Ada didn't answer. If there were those who truly saw this all as just a game of strategy, then it felt crushingly cruel that she had never even been told the rules.

Hester continued, "And I'm sure you find it unfair that you have been dragged into our affairs." Ada flinched, almost tripping in the low light. "But if you had seen what she did to our city. If you had seen the torment of those days. Of course, magic had wrought some terrible things, as you've experienced for yourself with my sisters. The fae built awful tools to do awful acts, working with blood and making bargains without a care.

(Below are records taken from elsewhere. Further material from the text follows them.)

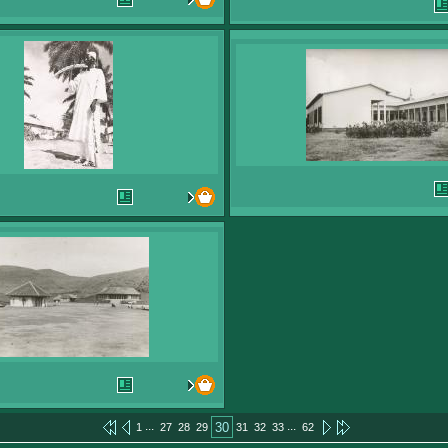
...
...
30
1
27
28
29
31
32
33
62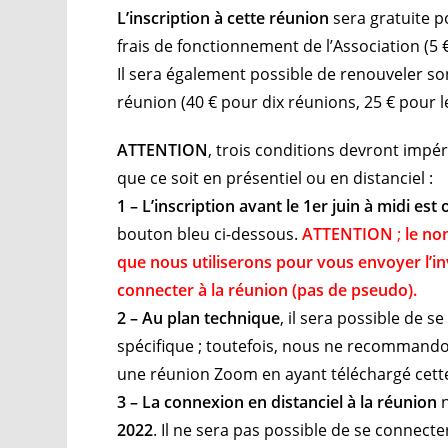
L’inscription à cette réunion
sera gratuite p
frais de fonctionnement de l’Association (5 €
Il sera également possible de renouveler son
réunion (40 € pour dix réunions, 25 € pour l
ATTENTION
, trois conditions devront impé
que ce soit en présentiel ou en distanciel :
1 – L’inscription avant le 1er juin à midi est 
bouton bleu ci-dessous.
ATTENTION
;
le no
que nous utiliserons pour vous envoyer l’i
connecter à la réunion (pas de pseudo)
.
2 – Au plan technique
, il sera possible de s
spécifique ; toutefois, nous ne recommandon
une réunion Zoom en ayant téléchargé cett
3 – La connexion en distanciel à la réunion
n
2022
. Il ne sera pas possible de se connect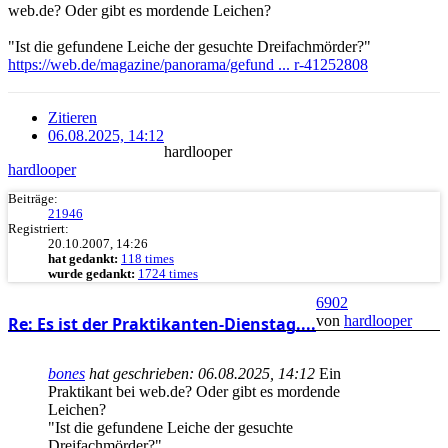
web.de? Oder gibt es mordende Leichen?
"Ist die gefundene Leiche der gesuchte Dreifachmörder?"
https://web.de/magazine/panorama/gefund ... r-41252808
Zitieren
06.08.2025, 14:12
hardlooper
hardlooper
Beiträge:
21946
Registriert:
20.10.2007, 14:26
hat gedankt:
118 times
wurde gedankt:
1724 times
6902
von
hardlooper
Re: Es ist der Praktikanten-Dienstag....
bones
hat geschrieben:
06.08.2025, 14:12
Ein
Praktikant bei web.de? Oder gibt es mordende
Leichen?
"Ist die gefundene Leiche der gesuchte
Dreifachmörder?"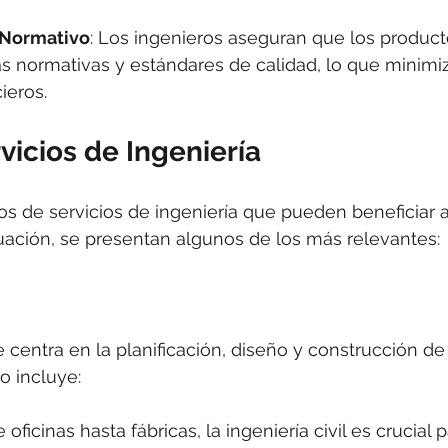
Normativo
: Los ingenieros aseguran que los product
s normativas y estándares de calidad, lo que minimiz
ieros.
vicios de Ingeniería
pos de servicios de ingeniería que pueden beneficiar a
uación, se presentan algunos de los más relevantes:
se centra en la planificación, diseño y construcción de
to incluye:
 oficinas hasta fábricas, la ingeniería civil es crucial p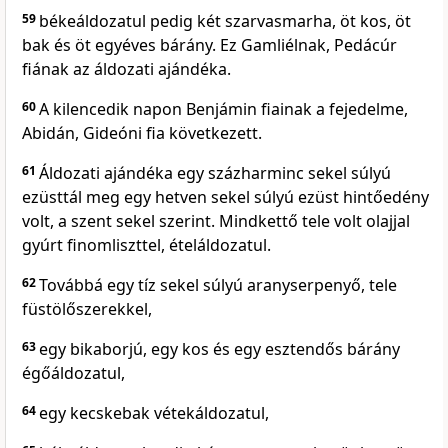
59
békeáldozatul pedig két szarvasmarha, öt kos, öt
bak és öt egyéves bárány. Ez Gamliélnak, Pedácúr
fiának az áldozati ajándéka.
60
A kilencedik napon Benjámin fiainak a fejedelme,
Abidán, Gideóni fia következett.
61
Áldozati ajándéka egy százharminc sekel súlyú
ezüsttál meg egy hetven sekel súlyú ezüst hintőedény
volt, a szent sekel szerint. Mindkettő tele volt olajjal
gyúrt finomliszttel, ételáldozatul.
62
Továbbá egy tíz sekel súlyú aranyserpenyő, tele
füstölőszerekkel,
63
egy bikaborjú, egy kos és egy esztendős bárány
égőáldozatul,
64
egy kecskebak vétekáldozatul,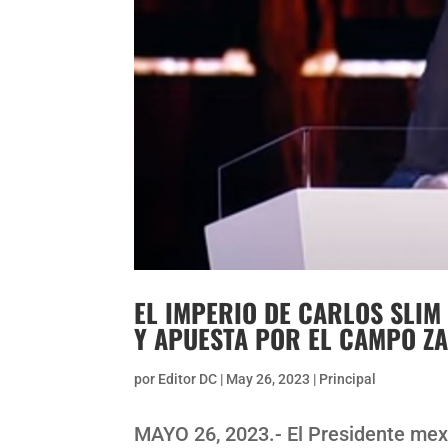
EL IMPERIO DE CARLOS SLI
Y APUESTA POR EL CAMPO Z
por
Editor DC
|
May 26, 2023
|
Principal
MAYO 26, 2023.- El Presidente mex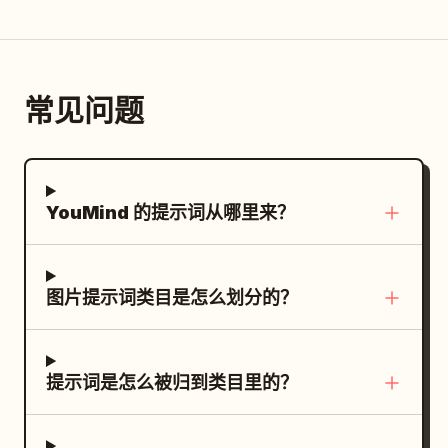
清晰的音乐元素：左侧边缘有两支斜向交叉的
长款巴洛克长笛，右上方漂浮着两支金色自然
号角，右侧边缘有一个抽象的垂直里拉琴/弦乐
常见问题
母题。在海浪中融入装饰性的红色和淡粉色高
音谱号卷纹及圆形谱线螺旋。采用深海军蓝、
青色、黑色、古金色、象牙白、珊瑚红和风化
石灰色组成的深色调。风格：超细节电影感神
YouMind 的提示词从哪里来？
话海报，混合媒介油画与蚀刻乐谱，湍急的水
流写实感，戏剧性的明暗对比，高对比度，史
诗级专辑封面构图，无可见文字，无现代服
图片提示词类目是怎么划分的？
装，无水印。长宽比 16:9。
提示词是怎么被归到类目里的？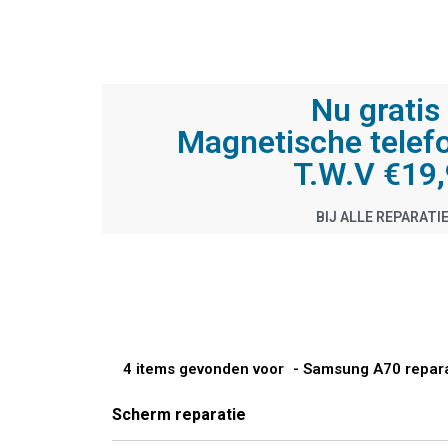
Nu gratis 
Magnetische telef
T.W.V €19
BIJ ALLE REPARATI
4 items gevonden voor
- Samsung A70 repara
Scherm reparatie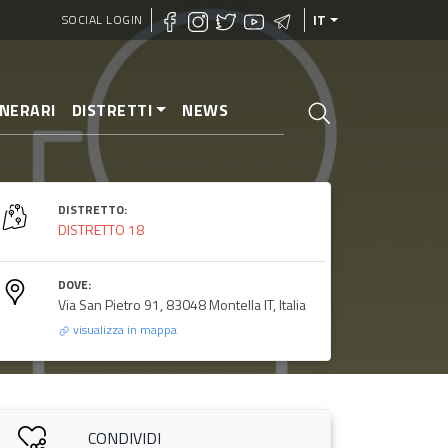
SOCIAL LOGIN
IT
INERARI
DISTRETTI
NEWS
DISTRETTO:
DISTRETTO 18
DOVE:
Via San Pietro 91, 83048 Montella IT, Italia
visualizza in mappa
CONDIVIDI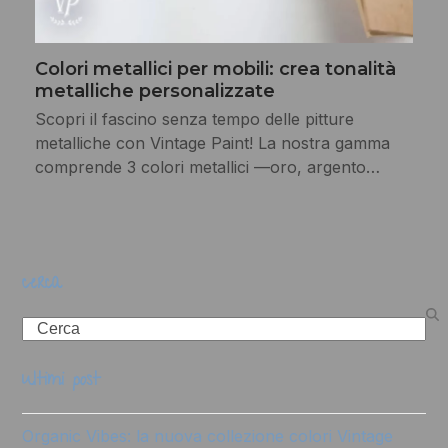
Colori metallici per mobili: crea tonalità
metalliche personalizzate
Scopri il fascino senza tempo delle pitture
metalliche con Vintage Paint! La nostra gamma
comprende 3 colori metallici —oro, argento…
cerca
Search
ultimi post
Organic Vibes: la nuova collezione colori Vintage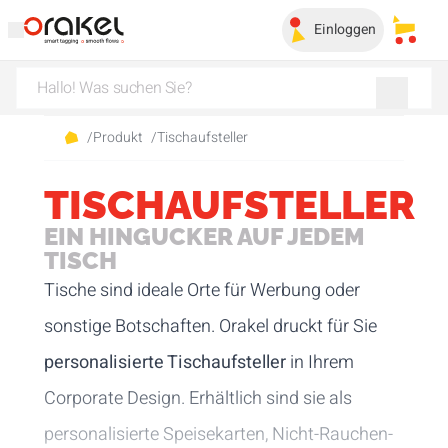
Einloggen
Meine
/
Produkt
/
Tischaufsteller
TISCHAUFSTELLER
EIN HINGUCKER AUF JEDEM
TISCH
Tische sind ideale Orte für Werbung oder
sonstige Botschaften. Orakel druckt für Sie
personalisierte Tischaufsteller
in Ihrem
Corporate Design. Erhältlich sind sie als
personalisierte Speisekarten, Nicht-Rauchen-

"But what she did to us was worse than blood magic and insanity. She holed herself up in that tower and ordered people dead in their homes, had families strung up from iron chains like ornaments beneath her windows. You could walk the bank of the canal and have shoes no longer than a finger wash up at your feet."

Ada shuddered, wanting to pry the images from her head, but Hester persisted, "You see, there were so few who turned to sanguinary magic, and so many who knew the good their skills could produce for faekind, and so Cast despite the Lady's rulings. They saved lives, but lost their own because of it."

Ada thought of the man she had seen hanging from the Lady's iron necklace, whose crime had been to buy a single, healing flower.

"We live down here, without sunlight or starshine, because we have no other choice. To survive in that city and hide our true natures would be no life at all, and it would be a disgrace to all those who gave their lives before us."